R R Kabel delivered a strong Q4FY26 performance with revenue rising 33.7 percent  YoY to Rs. 2964.1 Crores, supported by both domestic and export demand. EBITDA grew 34.6 percent  YoY to Rs. 261.7 Crores, while PAT increased 30.1 percent  YoY to Rs. 168 Crores . For the full year FY26, revenue grew 27.6 percent  to Rs. 9.722.4 Crores, and PAT rose 64.1 percent  to Rs. 511.2Crores. The wires and cables segment remained the main contributor, growing 36.3 percent  YoY in the quarter, while exports increased 39.2 percent  YoY, contributing 25 percent  of total revenue.

Volume Growth and Future Guidance

The company reported ~10 percent  volume growth in Q4FY26 and ~16 percent  for FY26, with cables growing in high-teens and wires in single digits. Going ahead, management has guided for 16–18 percent  volume growth in FY27, supported by strong demand and high capacity utilization of around 90 percent . The share of cables in the mix is expected to increase from 27 percent  in FY26 to ~30 percent  in FY27, which is important for improving overall profitability.

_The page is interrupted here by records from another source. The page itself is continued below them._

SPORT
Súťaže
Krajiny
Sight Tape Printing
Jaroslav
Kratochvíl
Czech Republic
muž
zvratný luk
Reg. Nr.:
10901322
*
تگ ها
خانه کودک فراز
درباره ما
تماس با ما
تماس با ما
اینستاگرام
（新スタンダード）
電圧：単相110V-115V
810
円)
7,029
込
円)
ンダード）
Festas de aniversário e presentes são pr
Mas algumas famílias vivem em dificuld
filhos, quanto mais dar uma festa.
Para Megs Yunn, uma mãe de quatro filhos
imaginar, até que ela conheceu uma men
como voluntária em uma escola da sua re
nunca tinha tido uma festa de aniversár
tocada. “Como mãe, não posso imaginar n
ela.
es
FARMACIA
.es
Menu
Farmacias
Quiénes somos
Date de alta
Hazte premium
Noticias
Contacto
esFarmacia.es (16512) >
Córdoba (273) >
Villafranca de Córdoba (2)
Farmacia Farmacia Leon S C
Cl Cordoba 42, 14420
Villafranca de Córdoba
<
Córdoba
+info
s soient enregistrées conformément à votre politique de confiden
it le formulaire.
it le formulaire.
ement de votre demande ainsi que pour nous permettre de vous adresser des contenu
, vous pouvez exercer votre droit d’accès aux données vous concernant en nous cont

Margins and Profitability Improvement

Margins have shown steady improvement, with EBITDA margin at 8.8 percent  in Q4FY26, while FY26 margin improved to 8.1 percent  from 6.4 percent  in FY25. The company is targeting around 300 basis points improvement in EBIT margin, aiming for ~9.5 percent  in FY27 and ~10.5 percent  by FY28 in the wires and cables segment. Gross margin stood at 18.6 percent  in Q4FY26, slightly lower by 100 basis points YoY, but overall profitability remains supported by better cost control and pricing actions.

Capex and Expansion Plans

R R Kabel has planned a total capital expenditure of Rs. 1,200 crore over FY26–28, of which Rs. 3.5 billion has already been spent in FY26. A significant portion of the remaining investment will be deployed in FY27. This capex will help the company expand into higher-capacity segments such as 220kV cables, supporting future growth. The expansion is aligned with rising demand and will also help improve operating leverage over time. 

FMEG Segment Progress

The FMEG segment reported revenue growth of 13.8 percent  YoY to Rs. 297.7 Crores  in Q4FY26. Although it continues to report losses (EBIT loss of Rs. 9.3 Crores), the losses are gradually stabilizing. The company is targeting 20–25 percent  growth in FY27 for this segment and expects it to move closer to break-even as scale improves and investments in distribution and branding continue. 

Export Exposure and Risks

Exports remained strong, growing ~33 percent  in FY26, but also posed a near-term risk. Around 40 percent  of exports come from the Middle East, which faced disruptions for 30–40 days during the year. While other regions remained stable, this concentration creates some uncertainty in the short term. However, the company expects exports to remain strong in the long run as it continues to expand its global presence.

Conclusion:

R R Kabel is expected to sustain its strong growth momentum, supported by healthy demand across its core businesses and continued capacity expansion. The company’s improving operational efficiency and focus on higher-value segments are likely to support profitability over time. While some external uncertainties, particularly related to exports, may create short-term fluctuations, the overall business outlook remains steady. Strengthening return ratios and disciplined execution further reinforce confidence in its long-term growth trajectory.